Prompt:
Pull out every line of the records that contains the string "border". Count only matches with the same capitalization.

Source data:
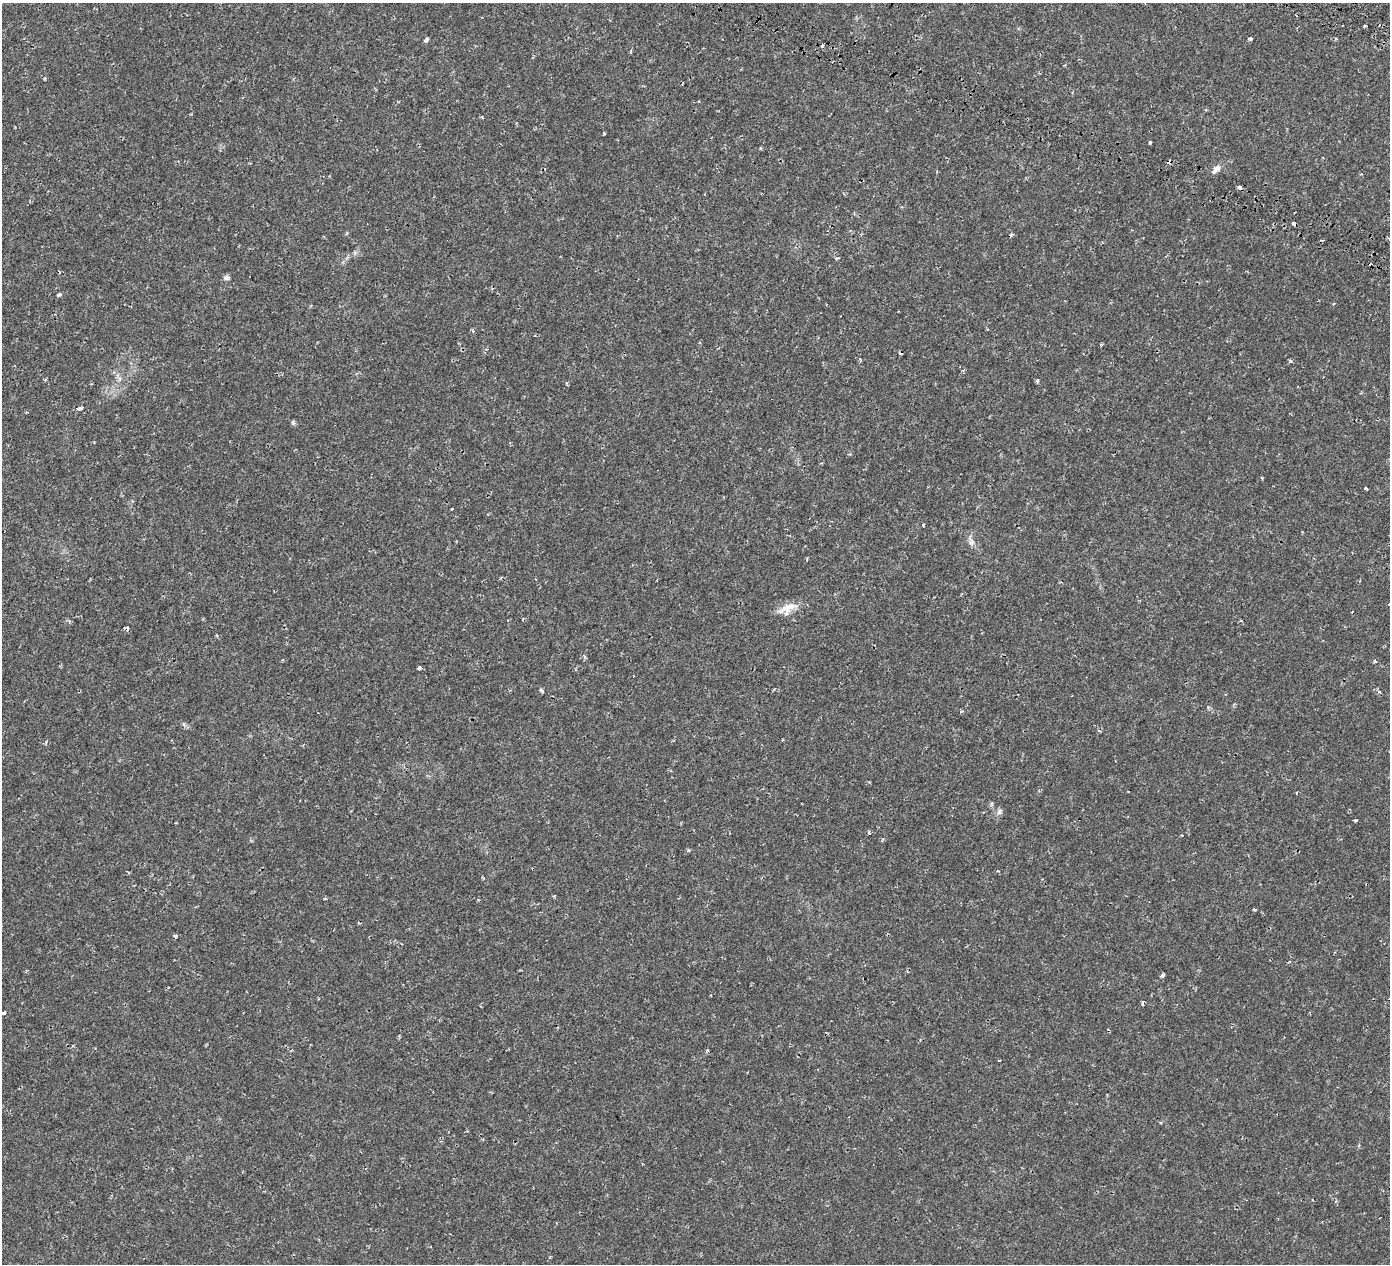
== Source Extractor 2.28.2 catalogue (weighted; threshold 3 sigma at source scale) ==
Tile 10 of 4 x 4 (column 2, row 3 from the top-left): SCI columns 1707-3094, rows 1915-3176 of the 6180 x 6285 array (HDU 1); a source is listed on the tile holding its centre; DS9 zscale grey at full resolution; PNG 1392 x 1266 px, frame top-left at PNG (2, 3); no overlay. Shown black and unused: <1% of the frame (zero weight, under 2 of 3 exposures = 18% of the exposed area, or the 3 px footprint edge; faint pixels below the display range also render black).
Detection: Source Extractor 2.28.2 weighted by HDU 2 'WHT'; one run over the whole footprint, this tile lists its part. Background 0.00129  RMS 0.0017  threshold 0.00756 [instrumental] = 3 sigma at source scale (4.5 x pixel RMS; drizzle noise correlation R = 1.50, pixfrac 1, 0.0396/0.0396 arcsec/px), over >= 5 px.
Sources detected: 51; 7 cosmic-ray / hot-pixel residue — not listed; the other 44 listed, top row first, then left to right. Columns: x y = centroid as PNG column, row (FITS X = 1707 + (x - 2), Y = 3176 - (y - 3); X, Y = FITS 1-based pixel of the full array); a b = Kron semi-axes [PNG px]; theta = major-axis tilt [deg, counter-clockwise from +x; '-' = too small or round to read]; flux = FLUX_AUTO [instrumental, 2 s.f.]
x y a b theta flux
1365 26 3 3 - 0.29
426 39 6 4 46 0.36
1250 39 4 3 - 0.93
822 46 4 3 - 0.18
482 117 4 3 - 0.17
1150 142 4 3 - 0.4
1216 169 13 7 45 0.89
1239 187 5 4 - 0.51
1294 224 5 3 - 0.7
837 258 4 3 - 0.19
227 278 8 6 1 0.43
59 295 4 3 - 0.51
473 330 5 4 - 0.26
1101 345 4 3 - 0.15
860 359 6 3 -63 0.18
1290 361 4 4 - 0.34
1037 381 4 3 - 0.71
80 408 6 4 14 0.49
293 423 7 5 -75 0.29
1366 488 4 3 - 0.29
452 509 3 2 - 0.17
923 525 3 3 - 1.2
971 542 13 7 -73 0.78
787 608 27 12 25 2.3
585 657 5 4 - 0.21
1375 661 5 3 - 0.29
419 668 4 3 - 0.66
541 690 7 4 -54 0.22
1379 692 5 3 - 0.2
961 712 5 3 - 0.16
992 804 7 4 89 0.26
999 811 10 6 55 0.49
1356 820 3 3 - 0.37
869 832 4 3 - 0.29
1182 835 3 2 - 0.11
688 850 5 3 - 0.2
325 899 4 3 - 0.16
1254 910 4 3 - 0.24
175 936 3 3 - 0.56
1163 975 5 4 - 0.28
4 1013 4 3 - 0.9
95 1049 4 3 - 0.15
707 1051 4 3 - 0.27
999 1060 3 2 - 0.15
Overlapping masked pixels (flux is a lower limit): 1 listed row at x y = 1294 224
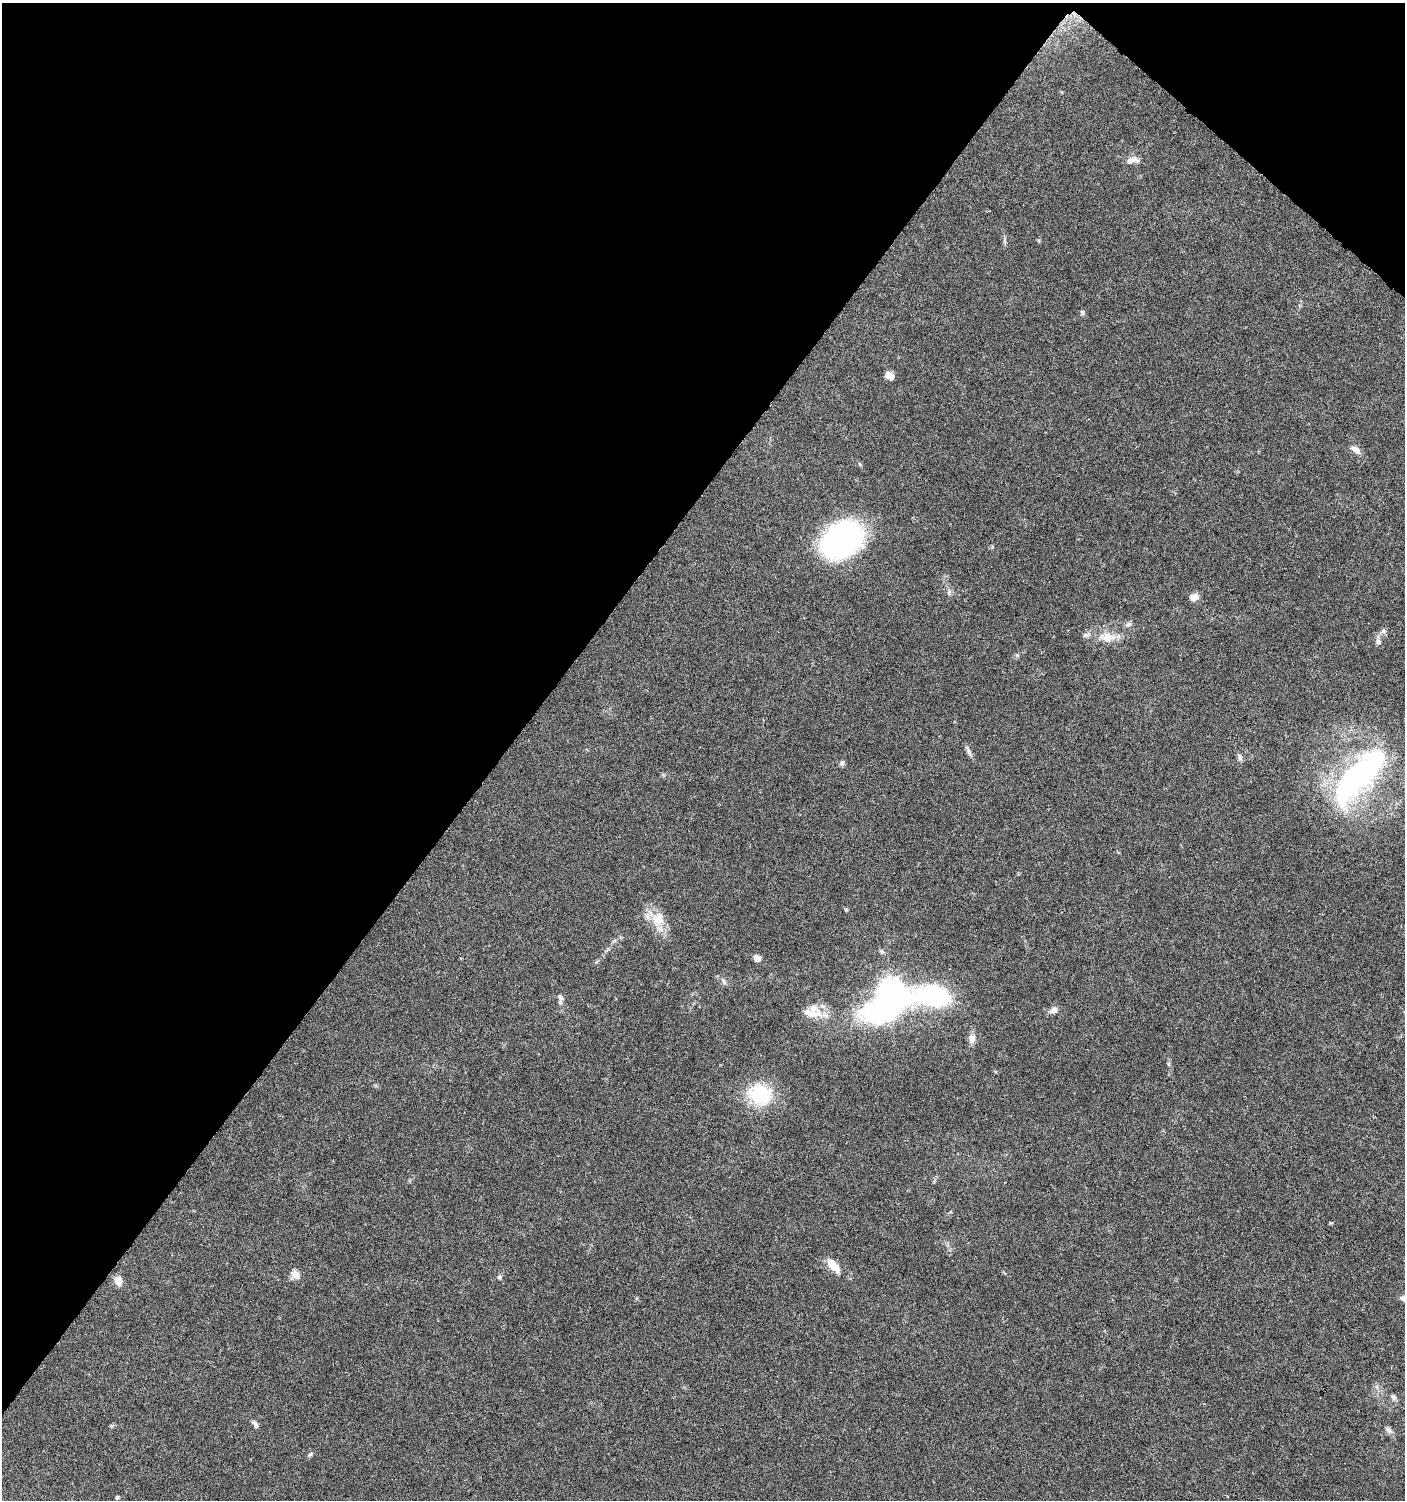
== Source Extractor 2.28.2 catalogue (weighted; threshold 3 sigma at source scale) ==
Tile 2 of 4 x 4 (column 2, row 1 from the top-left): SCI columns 1646-3048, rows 4498-5995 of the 6029 x 6005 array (HDU 1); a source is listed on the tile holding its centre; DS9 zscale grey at full resolution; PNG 1407 x 1502 px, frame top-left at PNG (2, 3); no overlay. Shown black and unused: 38% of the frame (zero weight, under 5 of 9 exposures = <1% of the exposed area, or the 3 px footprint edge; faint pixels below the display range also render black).
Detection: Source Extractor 2.28.2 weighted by HDU 2 'WHT'; one run over the whole footprint, this tile lists its part. Background 0.0353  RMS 0.0025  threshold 0.0101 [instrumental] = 3 sigma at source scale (4.09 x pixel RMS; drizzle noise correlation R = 1.36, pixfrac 0.8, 0.0396/0.0396 arcsec/px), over >= 5 px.
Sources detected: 41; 2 inside a brighter object's white glare — not listed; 2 inside a brighter listed object's ellipse — not listed separately; the other 37 listed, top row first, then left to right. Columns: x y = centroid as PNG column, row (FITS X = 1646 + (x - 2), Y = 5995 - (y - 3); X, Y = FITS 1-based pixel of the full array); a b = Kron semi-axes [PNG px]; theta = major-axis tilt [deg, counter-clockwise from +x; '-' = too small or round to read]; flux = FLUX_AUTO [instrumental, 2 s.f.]
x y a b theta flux
1131 160 19 7 24 1.3
1082 312 8 4 -75 0.38
890 376 9 6 -44 2.1
1355 450 15 7 -36 1.3
842 540 35 25 34 83
949 592 8 4 72 0.51
1193 597 7 5 9 2.6
1128 624 8 6 22 0.6
1383 631 7 7 - 0.65
1086 635 12 5 23 0.7
1108 637 16 14 -28 3
1378 641 7 6 - 0.8
968 751 15 5 -68 0.81
1240 757 9 5 -81 0.64
842 763 7 6 - 0.51
1360 775 49 22 46 60
658 919 22 16 -78 4.6
757 958 9 7 -39 1
724 982 9 4 -64 0.54
890 988 7 7 - 160
932 996 35 14 -2 42
560 997 9 6 -83 0.9
813 1008 22 13 -40 3.2
1054 1010 11 8 29 1
972 1039 10 7 85 1.7
760 1094 28 23 -27 13
833 1265 15 7 -48 4.3
295 1274 13 10 -43 1.4
499 1277 6 5 - 0.42
118 1281 9 8 - 2.1
1404 1298 8 7 - 0.99
1393 1397 8 6 -56 0.64
255 1424 12 5 -57 0.72
111 1426 5 4 - 0.3
1388 1430 10 7 -35 0.82
310 1454 8 5 39 0.46
117 1497 4 3 - 0.43
Isophote crosses this tile's border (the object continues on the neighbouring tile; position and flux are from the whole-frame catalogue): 1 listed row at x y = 1404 1298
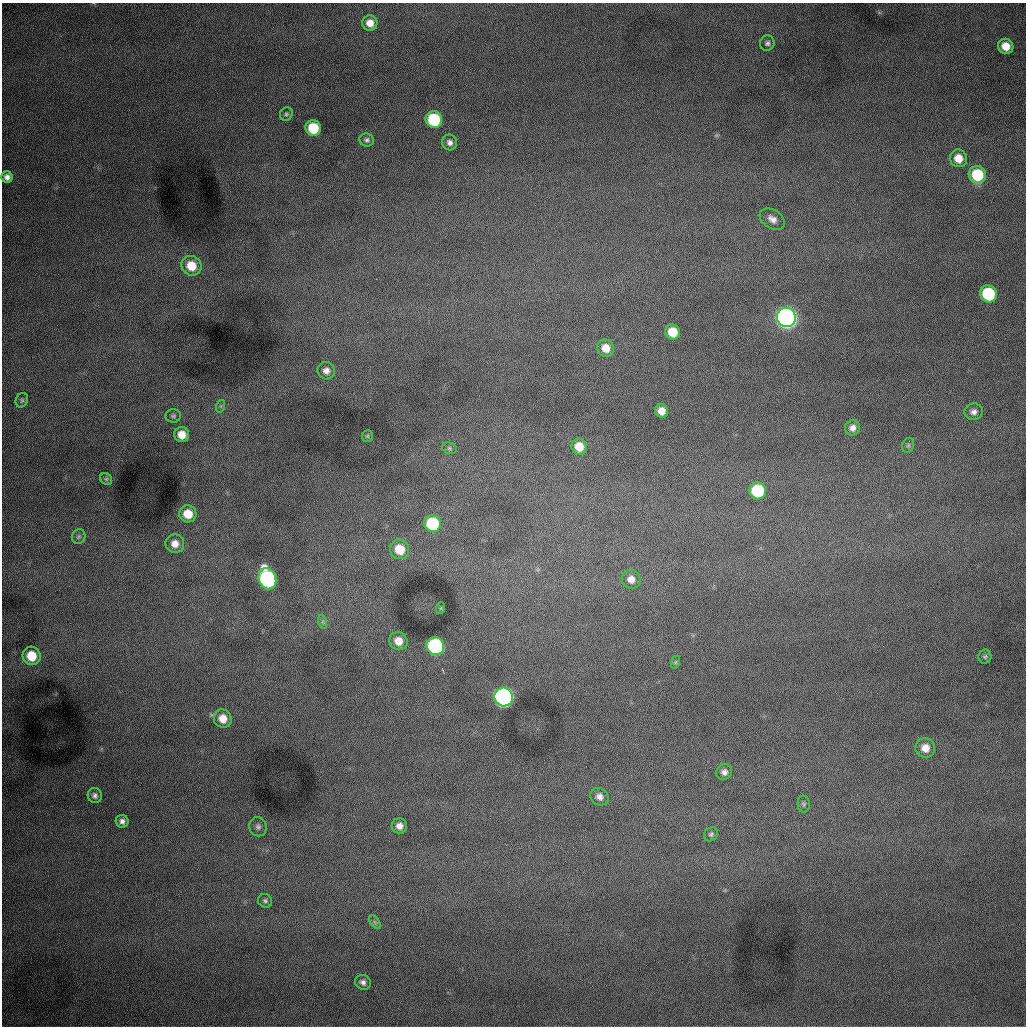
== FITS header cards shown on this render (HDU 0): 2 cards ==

Complete answer:
Isophote crosses this tile's border (the object continues on the neighbouring tile; position and flux are from the whole-frame catalogue): 1 listed row at x y = 1404 1298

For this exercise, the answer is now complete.